Spring 2014 (28.1) Essay

Hobbes on the International Rule of Law

Perhaps the most influential passage on the rule of law in international law comes from chapter 13 of Thomas Hobbes’s Leviathan. In the course of describing the miserable condition of mankind in the state of nature, Hobbes remarks to readers who might be skeptical that such a state ever existed that they need only look to international relations—the relations between independent states—to observe one:

But though there had never been any time, wherein particular men were in a condition of warre one against another; yet in all times, Kings, and Persons of Soveraigne authority, because of their Independency, are in continuall jealousies, and in the state and posture of Gladiators; having their weapons pointing, and their eyes fixed on one another; that is, their Forts, Garrisons, and Guns upon the Frontiers of their Kingdomes; and continuall Spyes upon their neighbours; which is a posture of War.

The passage is influential because realists take Hobbes not only to be describing international relations but also making a statement about what international relations should be—an arena in which individual states relentlessly pursue goals that they take to serve their particular interests. It has to be that way, on the view traditionally attributed to Hobbes, because the conditions that make the rule of law possible within a state—namely, an absolute sovereign with a monopoly on the power to make, enforce, and interpret the law—are so conspicuously lacking in the international arena.

Hobbes’s view that these three functions have to be united in one person or body to avoid chaos has been rejected for some time. But even if one supposes that an effective rule of law requires a separation of powers between the legislature, the executive, and the judiciary, that separation occurs within a unified state in which there is some ultimate locus for each function; and no plausible equivalent exists and is likely ever to come into existence in the international arena. And yet international law exists, and critics of realism can point to examples of compliance by states with international law where such compliance seems plausibly to be against state interest. Hence, these critics argue, since international law constrains the power of sovereign states, there is an international rule of law, even though the international legal order lacks the institutional framework that we consider essential for the rule of law within states.

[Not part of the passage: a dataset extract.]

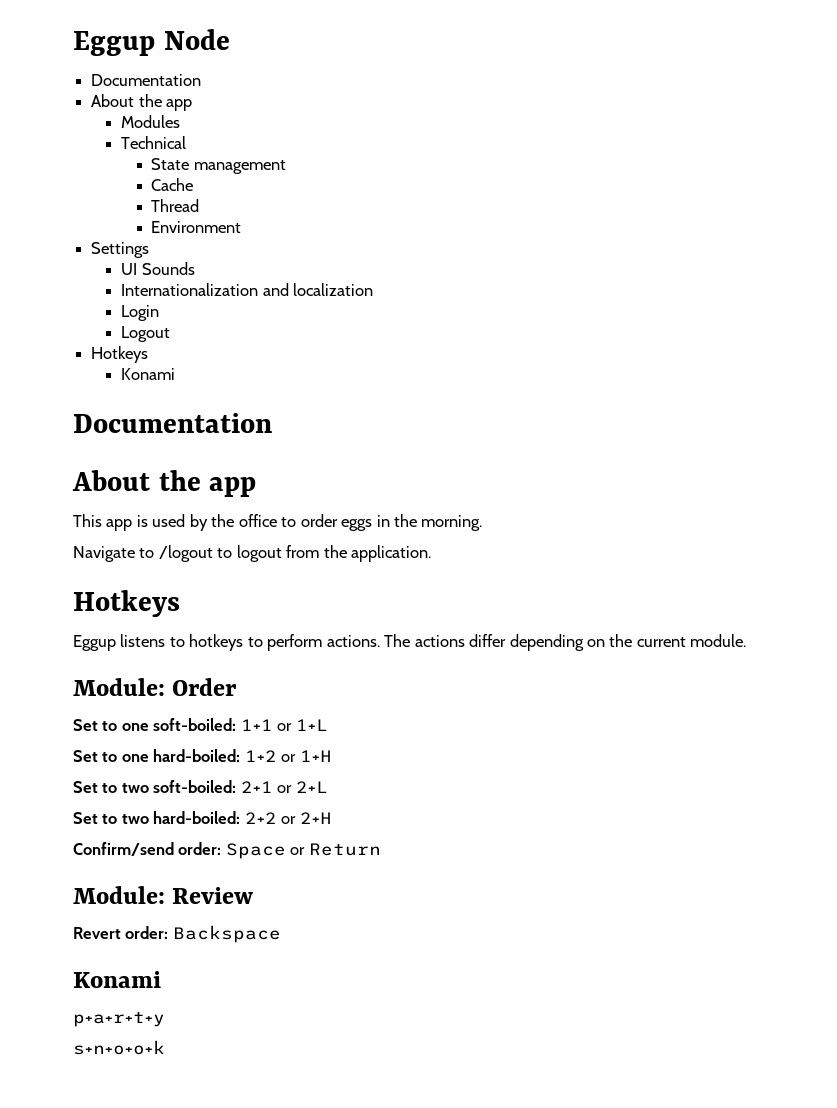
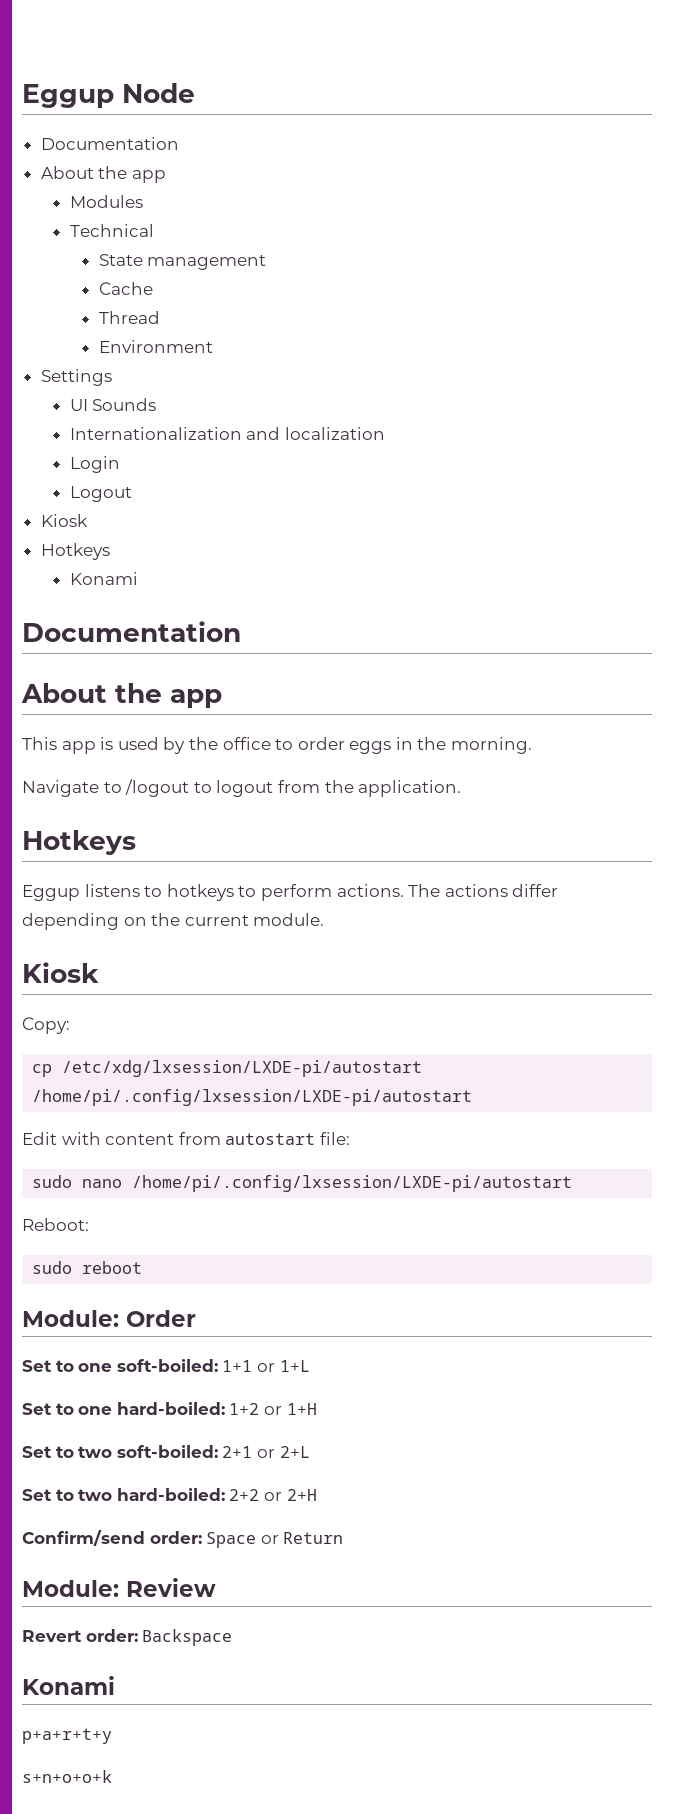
(171, 334) none -> [40,514,88,527] // Kiosk
(747, 640) none -> [22,962,99,983] [22,1017,70,1034] [32,1060,423,1077] [32,1089,473,1106] [22,1132,350,1145] [32,1175,573,1192] [22,1218,89,1231] [32,1261,143,1274] // Kiosk // Copy: // cp /etc/xdg/lxsession/LXDE-pi/autostart /home/pi/.config/lxsession/LXDE-pi/autostart // Edit with content from autostart file: // sudo nano /home/pi/.config/lxsession/LXDE-pi/autostart // Reboot: // sudo reboot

However, this argument from actual examples is problematic because the practice of state compliance with international law is not that easily demonstrated to be the product of legal constraint. Indeed, the problem goes beyond international law since the practice whereby a state generally complies with its own domestic law is hardly different in this respect, as I will show in the next section. But, as I will also try to show, this phenomenon does not so much demonstrate the truth of realism as that the ultimate questions in debates between realists and their critics are normative questions about how best to construct practice, and not only questions about how best to describe it. To think that Hobbes, to take just one prominent example, was providing only a description of state practice in the quotation above is to misunderstand what question he was asking when he inquired into whether the rule of law is possible, in domestic affairs or on the international level.